Why It's Important to Know Reality, Not Just Models
In economic theory, one can calculate who bears the burden of a tax by examining the elasticity of demand and supply for the product the tax is placed on. “Elasticity” is a concept that refers to how responsive consumers and producers are to changes in price. Demand/Supply is relatively inelastic when the consumer/producer changes the quantity demanded/supplied relatively little given a change in price. Demand/Supply is relatively elastic when the consumer/producer changes the quantity demanded/supplied greatly in response to a price change. When a good is relatively inelastic, the producer can pass a large portion of a tax onto the consumer since the consumer is relatively insensitive to price changes. When a good is relatively elastic, the producer must pay some of the tax himself since the consumer is relatively sensitive to price changes.
Price elasticity is applied to the concept of international trade as a way of potentially increasing net national welfare from a tariff. If a home government passes a sufficiently small tariff and there is some elasticity to the good, then some of the tax can be passed on to foreign producers in the form of lower prices received. The net national welfare rises as those losses to the foreign manufacturers are not counted, but there is an increase in tax revenue.
That is what the model says. And it is a variation of this model that commentator “Doctor” Joe B* applies at Mark Perry’s blog Carpe Diem:
A tariff is paid by the seller and the buyer, and how much each pays depends on elasticity of demand.
So far the evidence is that China is eating the tariffs, through price cuts and cheaper yuan.

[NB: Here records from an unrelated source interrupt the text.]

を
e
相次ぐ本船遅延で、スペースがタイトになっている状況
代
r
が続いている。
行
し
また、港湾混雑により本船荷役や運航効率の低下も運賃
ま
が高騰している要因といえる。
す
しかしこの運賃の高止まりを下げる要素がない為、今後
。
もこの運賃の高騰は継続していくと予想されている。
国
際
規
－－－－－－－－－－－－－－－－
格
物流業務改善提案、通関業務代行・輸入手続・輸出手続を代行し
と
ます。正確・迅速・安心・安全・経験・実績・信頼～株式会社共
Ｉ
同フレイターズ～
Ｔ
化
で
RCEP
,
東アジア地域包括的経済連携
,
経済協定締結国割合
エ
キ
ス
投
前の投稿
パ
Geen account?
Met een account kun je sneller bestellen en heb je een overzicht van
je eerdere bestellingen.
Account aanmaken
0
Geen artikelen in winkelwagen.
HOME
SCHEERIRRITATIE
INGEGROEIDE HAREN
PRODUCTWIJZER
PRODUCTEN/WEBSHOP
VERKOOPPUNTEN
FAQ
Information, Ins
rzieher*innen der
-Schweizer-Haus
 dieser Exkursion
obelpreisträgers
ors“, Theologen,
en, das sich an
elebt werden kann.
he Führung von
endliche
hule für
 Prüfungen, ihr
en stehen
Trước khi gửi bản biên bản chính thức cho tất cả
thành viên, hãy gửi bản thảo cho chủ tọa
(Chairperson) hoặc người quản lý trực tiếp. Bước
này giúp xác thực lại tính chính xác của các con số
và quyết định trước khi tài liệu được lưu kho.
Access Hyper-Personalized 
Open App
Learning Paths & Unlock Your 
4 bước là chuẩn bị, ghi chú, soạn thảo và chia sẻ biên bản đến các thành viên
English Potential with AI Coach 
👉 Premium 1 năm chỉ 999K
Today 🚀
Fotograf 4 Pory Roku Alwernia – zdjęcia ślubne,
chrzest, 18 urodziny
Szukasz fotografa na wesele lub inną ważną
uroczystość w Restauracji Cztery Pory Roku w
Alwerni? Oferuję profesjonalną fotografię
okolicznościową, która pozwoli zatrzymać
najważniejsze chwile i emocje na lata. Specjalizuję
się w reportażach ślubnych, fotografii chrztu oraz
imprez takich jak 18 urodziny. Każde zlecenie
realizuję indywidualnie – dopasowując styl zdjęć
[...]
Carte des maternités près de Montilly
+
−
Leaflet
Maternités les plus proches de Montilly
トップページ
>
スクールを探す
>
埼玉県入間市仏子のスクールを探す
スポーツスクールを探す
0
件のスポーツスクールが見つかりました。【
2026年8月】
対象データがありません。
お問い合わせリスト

But Mr. B errs in his assumptions. The assumption of the model is there are no middlemen between the producer and the consumer. If there are, the tax burden would be spread out among all of them depending on their various elasticities.
In real life, few people buy directly from Chinese producers. There are all kinds of middlemen involved: shippers, importers, wholesalers, retailers. When we take into all the middlemen, we see that none of the tax is actually being passed onto Chinese producers. It’s being absorbed entirely by Americans.
Knowing the reality of what your studying will enhance the model. Ignoring the reality leads to faulty conclusions.
*I but “Doctor” in quotation marks because I know for a fact this man holds no PhD.